Deepfactor Portal analyses telemetry received from your applications and generates alerts based on alert policies. Alert Policies are a list of configurable rules that you can use to tailor Deepfactor alerts according to your company’s or your application’s security policies. You can view/create alert policies by clicking on ‘Alert Policies’ in the left sidebar.
Alert policy categories #
Deepfactor provides different alert policies for static scanning of your artifacts and runtime security of your running applications.
SCA & SBOM #
-
- It is comprised of a configurable set of rules to be evaluated while processing telemetry generated from statically scanned artifacts.
- Primarily focuses on prioritisation of vulnerabilities which should be addressed and identification of packages with disallowed licenses.
- A predefined uneditable policy “Built-in Policy- Standard” (default) is shipped along with the Deepfactor portal.
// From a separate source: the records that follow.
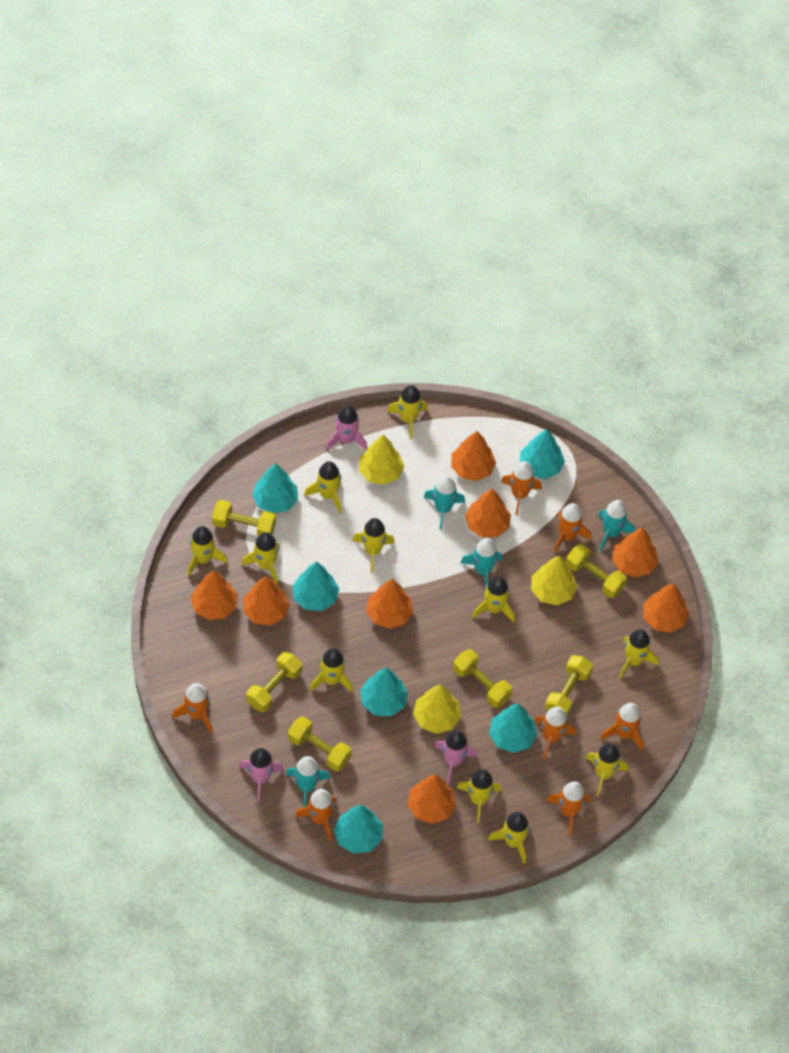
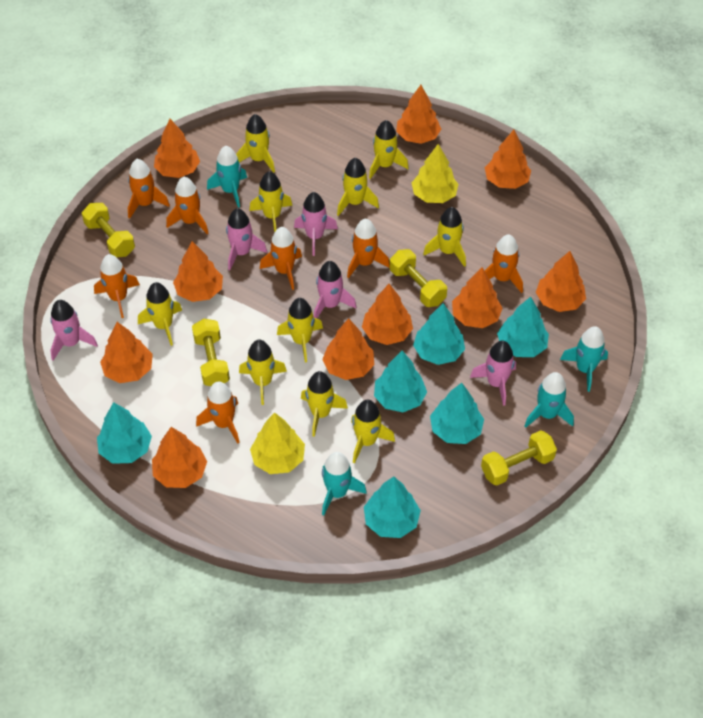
orange tree: 8 -> 10
pink rocket: 3 -> 5
yellow dumbbell: 6 -> 4
yellow rocket: 11 -> 10
yellow tree: 3 -> 2

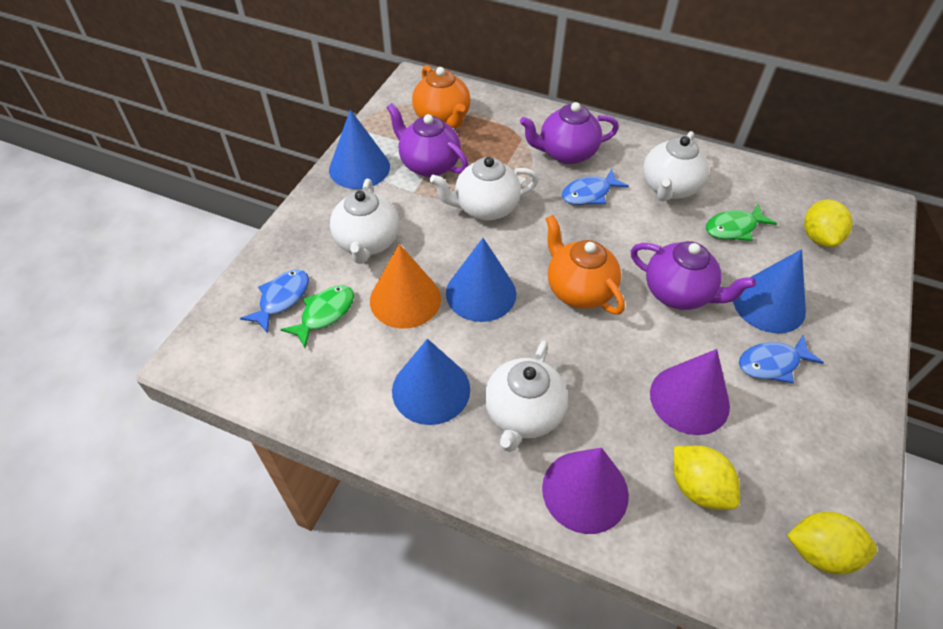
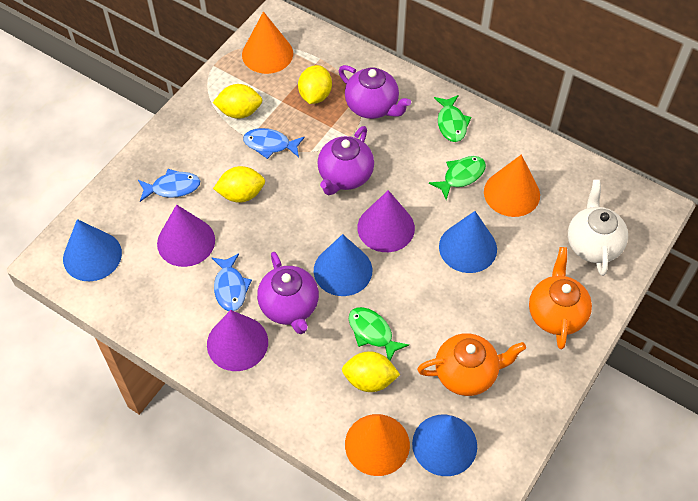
green fish: 2 -> 3
orange cone: 1 -> 3
purple cone: 2 -> 3
white teapot: 4 -> 1
yellow lemon: 3 -> 4

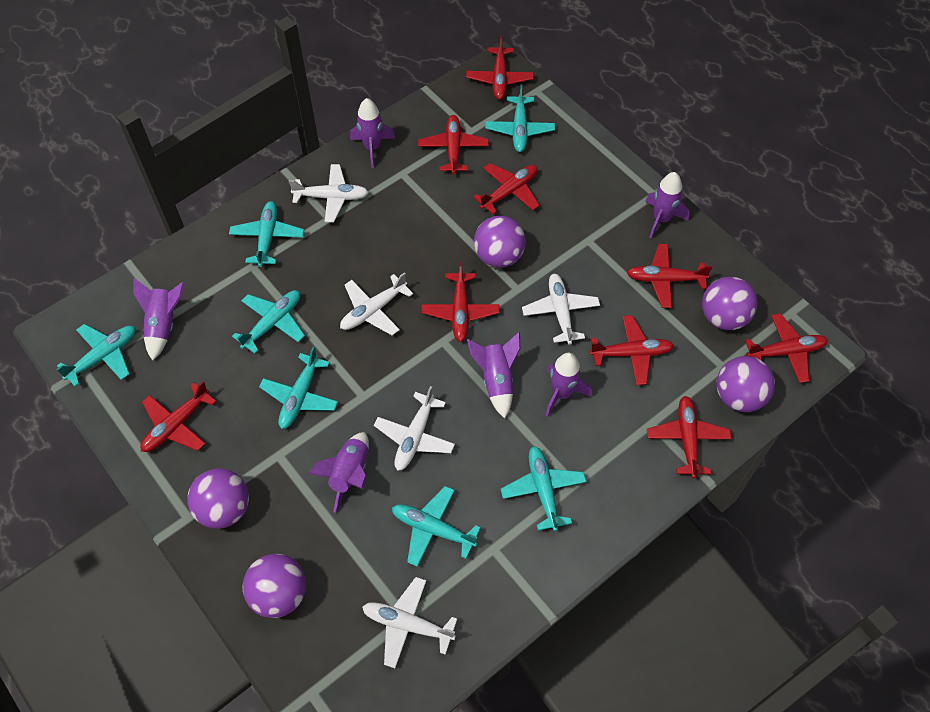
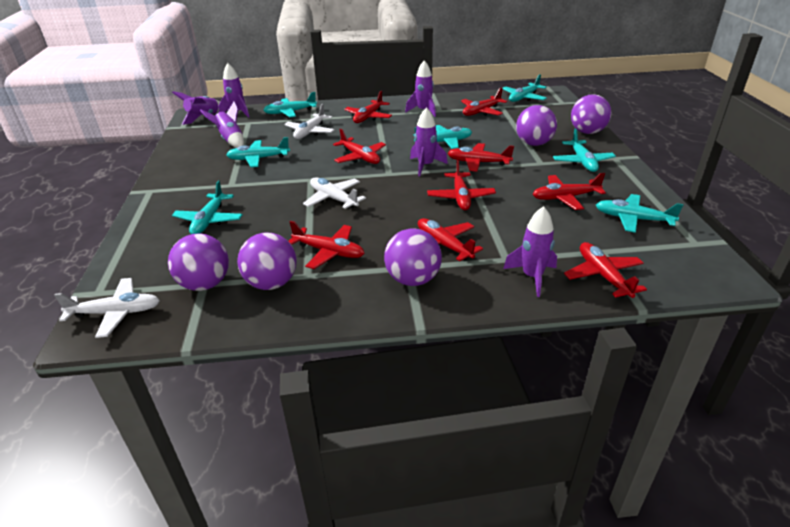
white plane: 5 -> 3

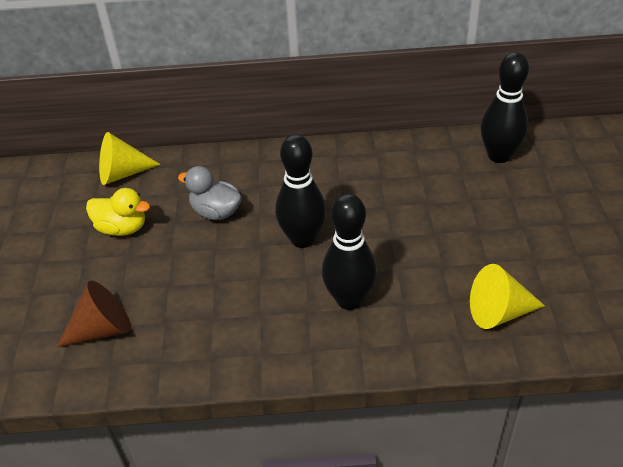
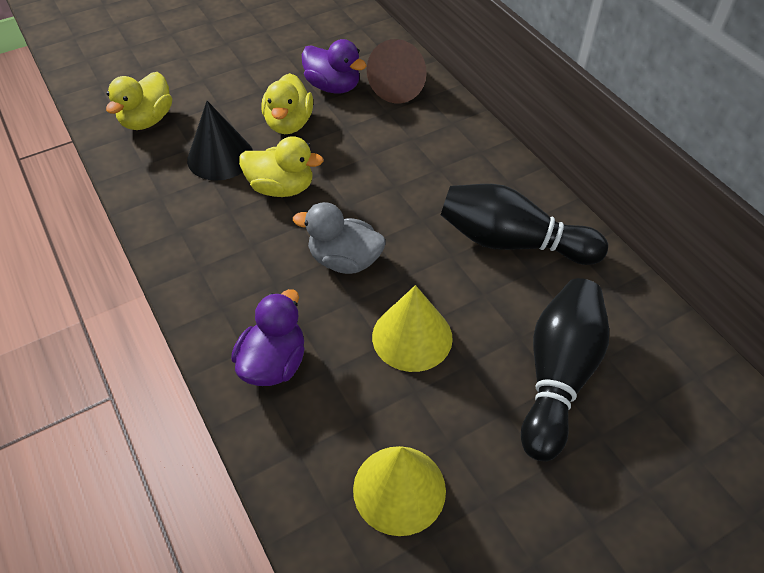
black bowling pin: 3 -> 2
black cone: 0 -> 1
purple duck: 0 -> 2
yellow duck: 1 -> 3

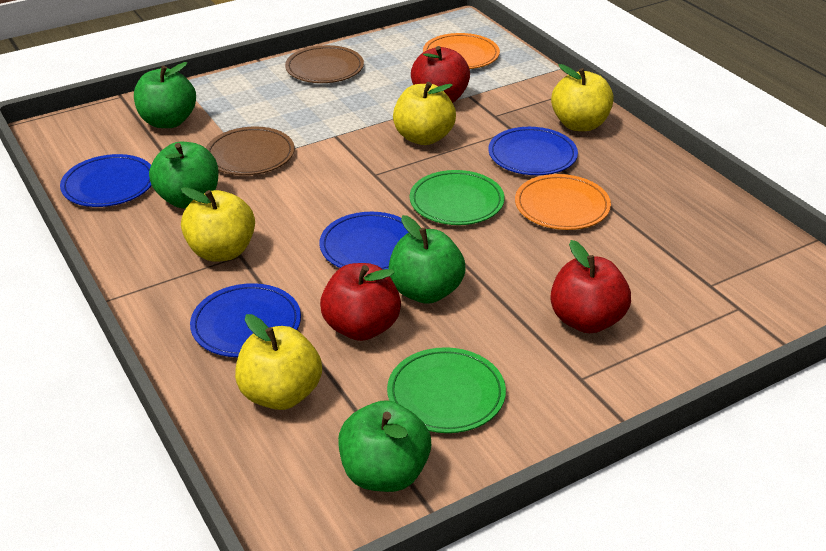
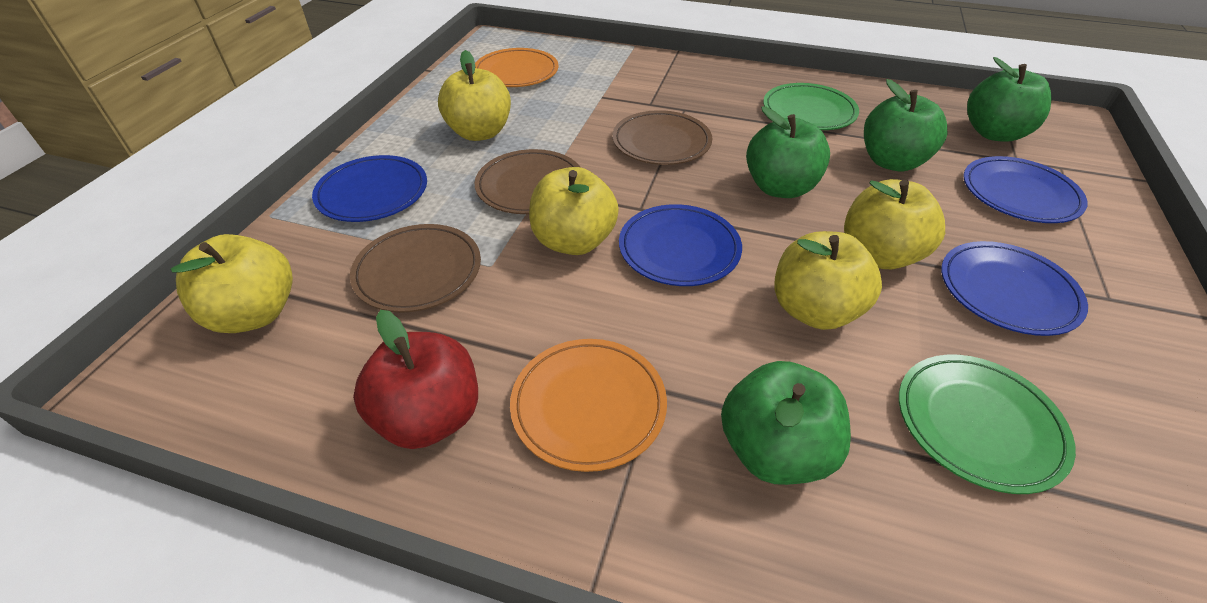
brown plate: 2 -> 3
red apple: 3 -> 1
yellow apple: 4 -> 5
It can be cloned to create custom policies.
The following section describes how you can specify the policy while scanning your artifacts with Deepfactor
dfctl scan
Refer to dfctl scan usage which highlights the policy arguments.
Kubernetes/Webhook
Refer to webhook configuration UI which highlights the policy selection while instrumenting cluser/namespace
Runtime Security #
- It is comprised of a configurable set of rules to be evaluated while processing telemetry generated from runtime instrumentation of applications.
- Two predefined uneditable policies “Built-in Policy- Standard” (Default) and “Built-in Policy- Max Alert” are shipped along with the Deepfactor portal. It can be cloned to create custom policies.
The following section describes how you can specify the policy while running your artifacts with Deepfactor
Containerised
You can pass the name of the policy using the -p option
Non Containerised
You can pass the name of the policy using the -p option
Docker
You can pass the name of the policy using the -p option
Kubernetes/Webhook
You can select the policy from the webhook configuration UI under Kubernetes clusters
Creating/editing custom alert policies #
You can click the “Clone” button to clone an existing policy. You can then edit this policy to turn on/off some rules or change the threshold/values of some rules. You can edit a custom alert policy (created by cloning) to enable/disable specific policies.
Note:
- While entering a list of values for a policy, you need to press the enter key after each value for it to be added to the list.
- Editing an alert policy will not affect existing alerts.